What If You Throw a Party and Nobody Shows Up
I was a panelist at a SharePoint 2010 session last week at the Gilbane Boston Conference. Good times. Best question? I was asked what I thought the biggest risk associated with SharePoint 2010 might be. I told a story from my early days in consulting as a Microsoft Office developer. I was helping a company transition from Lotus 1-2-3 to Excel and was charged with assisting users with the migration of their spreadsheets. During one of these interactions I met a user who (very passionately) explained to me that I could take Lotus 1-2-3 off her office desktop but she would continue to work with Lotus on her home computer because I had no right to tell her how she could do her job better. Whoa! I learned in that moment that the role of an evangelist is to promote adoption… not enforce it.
So, here we sit; a few months away from the launch of SharePoint 2010, a framework that offers so much more business functionality and impact. What’s the (potential) problem? SharePoint 2007 has been so widely adopted, across the entire enterprise, that there exists a comfort in the functionality it delivers. Right? SharePoint’s strength has always been in its simplicity. So now we’re going to beef it up… more flexible content management, better workflow, enhanced search and business intelligence. What’s the one word to summarize? … Overwhelming? One of my fellow panelists, an IT Manager, stated it perfectly when he told the crowd that his ability to promote new features in SharePoint is directly dependent on the business users’ ability to withstand the change. Exactly! Change is always risky. Therefore, lots of change brings lots of risk.

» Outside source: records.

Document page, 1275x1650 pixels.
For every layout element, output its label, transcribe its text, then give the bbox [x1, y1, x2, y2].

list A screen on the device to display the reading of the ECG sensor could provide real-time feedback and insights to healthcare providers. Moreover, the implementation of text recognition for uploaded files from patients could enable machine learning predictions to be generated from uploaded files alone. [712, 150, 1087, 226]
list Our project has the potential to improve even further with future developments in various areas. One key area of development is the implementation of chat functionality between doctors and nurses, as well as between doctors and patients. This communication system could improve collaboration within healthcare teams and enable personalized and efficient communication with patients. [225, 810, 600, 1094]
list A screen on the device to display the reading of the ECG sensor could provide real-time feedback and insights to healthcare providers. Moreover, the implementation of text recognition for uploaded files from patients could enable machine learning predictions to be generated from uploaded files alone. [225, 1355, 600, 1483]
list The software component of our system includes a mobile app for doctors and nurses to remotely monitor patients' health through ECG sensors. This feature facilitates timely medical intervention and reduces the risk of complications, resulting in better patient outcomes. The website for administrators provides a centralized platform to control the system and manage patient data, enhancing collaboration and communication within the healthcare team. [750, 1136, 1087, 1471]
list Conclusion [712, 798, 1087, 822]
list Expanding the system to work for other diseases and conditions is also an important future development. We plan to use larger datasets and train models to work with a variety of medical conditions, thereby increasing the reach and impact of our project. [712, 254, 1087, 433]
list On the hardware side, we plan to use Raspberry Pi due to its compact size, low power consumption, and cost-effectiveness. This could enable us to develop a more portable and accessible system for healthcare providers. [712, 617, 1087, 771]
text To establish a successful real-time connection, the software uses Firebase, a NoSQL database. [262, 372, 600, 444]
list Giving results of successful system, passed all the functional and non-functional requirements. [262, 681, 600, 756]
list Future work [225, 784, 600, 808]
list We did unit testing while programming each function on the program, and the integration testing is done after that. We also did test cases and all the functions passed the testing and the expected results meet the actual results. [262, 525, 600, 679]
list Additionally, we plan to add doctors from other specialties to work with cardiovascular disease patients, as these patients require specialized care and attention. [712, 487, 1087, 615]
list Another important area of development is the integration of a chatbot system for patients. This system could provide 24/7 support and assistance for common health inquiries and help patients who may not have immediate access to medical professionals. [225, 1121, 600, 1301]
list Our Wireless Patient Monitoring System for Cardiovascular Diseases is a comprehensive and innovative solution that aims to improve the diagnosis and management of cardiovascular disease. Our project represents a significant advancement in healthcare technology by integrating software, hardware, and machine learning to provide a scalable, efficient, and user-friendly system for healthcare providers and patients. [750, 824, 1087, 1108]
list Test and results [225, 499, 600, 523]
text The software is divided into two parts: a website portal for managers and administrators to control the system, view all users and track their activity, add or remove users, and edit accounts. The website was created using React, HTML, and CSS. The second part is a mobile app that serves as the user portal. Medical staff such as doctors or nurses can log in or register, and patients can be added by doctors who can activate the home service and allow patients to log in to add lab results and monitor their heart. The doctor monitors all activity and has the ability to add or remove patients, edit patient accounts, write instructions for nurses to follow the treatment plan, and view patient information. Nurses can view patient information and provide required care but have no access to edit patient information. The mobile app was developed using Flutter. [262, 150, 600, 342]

A few months ago I made the bold statement that the upgrade to SharePoint 2010 would be harder than the one from 2003 to 2007. I stand behind that statement. Again, not because the technical piece will pose more challenges but because we have very comfortable business users who will need to be convinced that change (both in process and person) will be required to take full advantage of the “new stuff”. Have a (personalized) plan for your SharePoint 2010 deployment… and share it with everyone! Tell them how you will leverage enhanced tagging, better social tools, etc. Tell them that there is a plan to turn some of this on quickly and introduce more advanced (to you) functionality gradually. If you do that, your users will be excited as we are and will come willingly. If you don’t, you run the risk of having users deviate and develop other ways to meet business needs… Deploying SharePoint 2010 (in an environment where SharePoint 2007 usage was very strong) would then be like throwing a party where nobody shows up.